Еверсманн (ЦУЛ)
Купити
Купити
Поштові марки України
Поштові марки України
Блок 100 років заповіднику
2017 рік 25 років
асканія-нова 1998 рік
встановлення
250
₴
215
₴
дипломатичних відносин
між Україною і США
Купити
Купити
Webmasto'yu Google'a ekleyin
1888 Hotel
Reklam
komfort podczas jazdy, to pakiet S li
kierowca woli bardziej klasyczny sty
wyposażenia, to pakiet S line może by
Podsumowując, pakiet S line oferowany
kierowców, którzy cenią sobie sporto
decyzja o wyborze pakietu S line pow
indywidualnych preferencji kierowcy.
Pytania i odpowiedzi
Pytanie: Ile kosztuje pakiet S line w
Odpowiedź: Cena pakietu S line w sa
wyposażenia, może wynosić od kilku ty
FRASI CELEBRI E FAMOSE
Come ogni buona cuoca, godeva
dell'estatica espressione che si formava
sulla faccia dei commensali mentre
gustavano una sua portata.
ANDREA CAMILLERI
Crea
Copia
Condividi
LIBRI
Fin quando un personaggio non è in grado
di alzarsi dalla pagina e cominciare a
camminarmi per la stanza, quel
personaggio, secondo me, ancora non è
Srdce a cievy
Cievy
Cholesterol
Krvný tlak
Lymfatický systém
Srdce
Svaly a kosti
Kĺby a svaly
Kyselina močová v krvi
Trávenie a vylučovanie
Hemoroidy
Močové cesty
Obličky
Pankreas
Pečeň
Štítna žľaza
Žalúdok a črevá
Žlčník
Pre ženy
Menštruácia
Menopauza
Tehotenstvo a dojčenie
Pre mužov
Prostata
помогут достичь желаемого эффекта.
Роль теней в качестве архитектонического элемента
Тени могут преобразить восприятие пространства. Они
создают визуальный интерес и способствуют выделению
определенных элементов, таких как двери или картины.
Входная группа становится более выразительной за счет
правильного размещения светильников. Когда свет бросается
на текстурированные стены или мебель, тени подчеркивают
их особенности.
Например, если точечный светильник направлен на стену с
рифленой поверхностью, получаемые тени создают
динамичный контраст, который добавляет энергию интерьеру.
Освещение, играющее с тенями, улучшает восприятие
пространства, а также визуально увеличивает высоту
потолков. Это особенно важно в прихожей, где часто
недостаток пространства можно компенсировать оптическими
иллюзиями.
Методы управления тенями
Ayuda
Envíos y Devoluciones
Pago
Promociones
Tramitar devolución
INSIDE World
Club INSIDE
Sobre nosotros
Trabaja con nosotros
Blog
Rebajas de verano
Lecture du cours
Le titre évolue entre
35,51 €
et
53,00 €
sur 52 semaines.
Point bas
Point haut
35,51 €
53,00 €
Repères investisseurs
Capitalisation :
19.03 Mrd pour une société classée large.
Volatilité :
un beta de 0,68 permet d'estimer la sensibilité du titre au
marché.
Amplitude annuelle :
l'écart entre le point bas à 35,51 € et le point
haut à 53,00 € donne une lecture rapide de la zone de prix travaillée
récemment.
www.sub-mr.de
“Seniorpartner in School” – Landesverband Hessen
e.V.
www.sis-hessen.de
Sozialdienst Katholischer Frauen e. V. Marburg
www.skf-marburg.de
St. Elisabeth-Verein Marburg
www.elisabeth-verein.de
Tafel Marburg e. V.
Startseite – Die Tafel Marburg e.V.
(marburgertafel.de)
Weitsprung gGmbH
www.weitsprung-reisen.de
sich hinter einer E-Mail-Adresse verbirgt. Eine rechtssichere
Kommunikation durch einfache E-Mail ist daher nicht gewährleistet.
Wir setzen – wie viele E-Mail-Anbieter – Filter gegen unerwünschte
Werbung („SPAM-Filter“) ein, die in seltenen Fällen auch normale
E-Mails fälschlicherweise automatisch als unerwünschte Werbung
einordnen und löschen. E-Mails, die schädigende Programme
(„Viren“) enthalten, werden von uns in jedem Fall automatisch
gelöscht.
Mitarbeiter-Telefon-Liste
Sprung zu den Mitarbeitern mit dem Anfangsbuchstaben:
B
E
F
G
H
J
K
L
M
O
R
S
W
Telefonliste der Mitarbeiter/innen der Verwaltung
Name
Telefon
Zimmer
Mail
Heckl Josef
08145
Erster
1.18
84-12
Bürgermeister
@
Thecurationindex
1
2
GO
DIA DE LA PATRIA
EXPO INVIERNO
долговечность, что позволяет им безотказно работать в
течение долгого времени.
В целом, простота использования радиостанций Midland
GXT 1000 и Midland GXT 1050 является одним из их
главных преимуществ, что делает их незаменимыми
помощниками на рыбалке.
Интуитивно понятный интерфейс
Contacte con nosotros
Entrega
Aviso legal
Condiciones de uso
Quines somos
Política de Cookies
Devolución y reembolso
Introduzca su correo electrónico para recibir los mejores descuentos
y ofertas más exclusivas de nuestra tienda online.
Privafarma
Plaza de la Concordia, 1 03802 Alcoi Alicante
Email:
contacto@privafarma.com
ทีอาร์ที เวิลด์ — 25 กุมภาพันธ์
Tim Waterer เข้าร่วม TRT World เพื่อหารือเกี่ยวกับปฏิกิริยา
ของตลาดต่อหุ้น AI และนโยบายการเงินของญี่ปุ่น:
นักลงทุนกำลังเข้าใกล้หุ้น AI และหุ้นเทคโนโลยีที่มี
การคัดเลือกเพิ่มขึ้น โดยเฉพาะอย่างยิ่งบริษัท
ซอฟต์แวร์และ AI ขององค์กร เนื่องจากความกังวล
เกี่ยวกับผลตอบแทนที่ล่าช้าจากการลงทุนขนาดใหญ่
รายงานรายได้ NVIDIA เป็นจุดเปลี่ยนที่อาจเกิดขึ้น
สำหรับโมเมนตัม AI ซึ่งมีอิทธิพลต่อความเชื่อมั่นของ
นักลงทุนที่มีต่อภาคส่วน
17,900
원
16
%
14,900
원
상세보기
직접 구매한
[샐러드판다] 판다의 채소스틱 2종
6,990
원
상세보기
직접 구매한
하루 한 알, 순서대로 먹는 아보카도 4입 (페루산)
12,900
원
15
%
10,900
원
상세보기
====================
(TASK DIRECTIONS):
Reproduce the entire listing above line for line, with no changes.

(EXERCISE OUTPUT):
Еверсманн (ЦУЛ)
Купити
Купити
Поштові марки України
Поштові марки України
Блок 100 років заповіднику
2017 рік 25 років
асканія-нова 1998 рік
встановлення
250
₴
215
₴
дипломатичних відносин
між Україною і США
Купити
Купити
Webmasto'yu Google'a ekleyin
1888 Hotel
Reklam
komfort podczas jazdy, to pakiet S li
kierowca woli bardziej klasyczny sty
wyposażenia, to pakiet S line może by
Podsumowując, pakiet S line oferowany
kierowców, którzy cenią sobie sporto
decyzja o wyborze pakietu S line pow
indywidualnych preferencji kierowcy.
Pytania i odpowiedzi
Pytanie: Ile kosztuje pakiet S line w
Odpowiedź: Cena pakietu S line w sa
wyposażenia, może wynosić od kilku ty
FRASI CELEBRI E FAMOSE
Come ogni buona cuoca, godeva
dell'estatica espressione che si formava
sulla faccia dei commensali mentre
gustavano una sua portata.
ANDREA CAMILLERI
Crea
Copia
Condividi
LIBRI
Fin quando un personaggio non è in grado
di alzarsi dalla pagina e cominciare a
camminarmi per la stanza, quel
personaggio, secondo me, ancora non è
Srdce a cievy
Cievy
Cholesterol
Krvný tlak
Lymfatický systém
Srdce
Svaly a kosti
Kĺby a svaly
Kyselina močová v krvi
Trávenie a vylučovanie
Hemoroidy
Močové cesty
Obličky
Pankreas
Pečeň
Štítna žľaza
Žalúdok a črevá
Žlčník
Pre ženy
Menštruácia
Menopauza
Tehotenstvo a dojčenie
Pre mužov
Prostata
помогут достичь желаемого эффекта.
Роль теней в качестве архитектонического элемента
Тени могут преобразить восприятие пространства. Они
создают визуальный интерес и способствуют выделению
определенных элементов, таких как двери или картины.
Входная группа становится более выразительной за счет
правильного размещения светильников. Когда свет бросается
на текстурированные стены или мебель, тени подчеркивают
их особенности.
Например, если точечный светильник направлен на стену с
рифленой поверхностью, получаемые тени создают
динамичный контраст, который добавляет энергию интерьеру.
Освещение, играющее с тенями, улучшает восприятие
пространства, а также визуально увеличивает высоту
потолков. Это особенно важно в прихожей, где часто
недостаток пространства можно компенсировать оптическими
иллюзиями.
Методы управления тенями
Ayuda
Envíos y Devoluciones
Pago
Promociones
Tramitar devolución
INSIDE World
Club INSIDE
Sobre nosotros
Trabaja con nosotros
Blog
Rebajas de verano
Lecture du cours
Le titre évolue entre
35,51 €
et
53,00 €
sur 52 semaines.
Point bas
Point haut
35,51 €
53,00 €
Repères investisseurs
Capitalisation :
19.03 Mrd pour une société classée large.
Volatilité :
un beta de 0,68 permet d'estimer la sensibilité du titre au
marché.
Amplitude annuelle :
l'écart entre le point bas à 35,51 € et le point
haut à 53,00 € donne une lecture rapide de la zone de prix travaillée
récemment.
www.sub-mr.de
“Seniorpartner in School” – Landesverband Hessen
e.V.
www.sis-hessen.de
Sozialdienst Katholischer Frauen e. V. Marburg
www.skf-marburg.de
St. Elisabeth-Verein Marburg
www.elisabeth-verein.de
Tafel Marburg e. V.
Startseite – Die Tafel Marburg e.V.
(marburgertafel.de)
Weitsprung gGmbH
www.weitsprung-reisen.de
sich hinter einer E-Mail-Adresse verbirgt. Eine rechtssichere
Kommunikation durch einfache E-Mail ist daher nicht gewährleistet.
Wir setzen – wie viele E-Mail-Anbieter – Filter gegen unerwünschte
Werbung („SPAM-Filter“) ein, die in seltenen Fällen auch normale
E-Mails fälschlicherweise automatisch als unerwünschte Werbung
einordnen und löschen. E-Mails, die schädigende Programme
(„Viren“) enthalten, werden von uns in jedem Fall automatisch
gelöscht.
Mitarbeiter-Telefon-Liste
Sprung zu den Mitarbeitern mit dem Anfangsbuchstaben:
B
E
F
G
H
J
K
L
M
O
R
S
W
Telefonliste der Mitarbeiter/innen der Verwaltung
Name
Telefon
Zimmer
Mail
Heckl Josef
08145
Erster
1.18
84-12
Bürgermeister
@
Thecurationindex
1
2
GO
DIA DE LA PATRIA
EXPO INVIERNO
долговечность, что позволяет им безотказно работать в
течение долгого времени.
В целом, простота использования радиостанций Midland
GXT 1000 и Midland GXT 1050 является одним из их
главных преимуществ, что делает их незаменимыми
помощниками на рыбалке.
Интуитивно понятный интерфейс
Contacte con nosotros
Entrega
Aviso legal
Condiciones de uso
Quines somos
Política de Cookies
Devolución y reembolso
Introduzca su correo electrónico para recibir los mejores descuentos
y ofertas más exclusivas de nuestra tienda online.
Privafarma
Plaza de la Concordia, 1 03802 Alcoi Alicante
Email:
contacto@privafarma.com
ทีอาร์ที เวิลด์ — 25 กุมภาพันธ์
Tim Waterer เข้าร่วม TRT World เพื่อหารือเกี่ยวกับปฏิกิริยา
ของตลาดต่อหุ้น AI และนโยบายการเงินของญี่ปุ่น:
นักลงทุนกำลังเข้าใกล้หุ้น AI และหุ้นเทคโนโลยีที่มี
การคัดเลือกเพิ่มขึ้น โดยเฉพาะอย่างยิ่งบริษัท
ซอฟต์แวร์และ AI ขององค์กร เนื่องจากความกังวล
เกี่ยวกับผลตอบแทนที่ล่าช้าจากการลงทุนขนาดใหญ่
รายงานรายได้ NVIDIA เป็นจุดเปลี่ยนที่อาจเกิดขึ้น
สำหรับโมเมนตัม AI ซึ่งมีอิทธิพลต่อความเชื่อมั่นของ
นักลงทุนที่มีต่อภาคส่วน
17,900
원
16
%
14,900
원
상세보기
직접 구매한
[샐러드판다] 판다의 채소스틱 2종
6,990
원
상세보기
직접 구매한
하루 한 알, 순서대로 먹는 아보카도 4입 (페루산)
12,900
원
15
%
10,900
원
상세보기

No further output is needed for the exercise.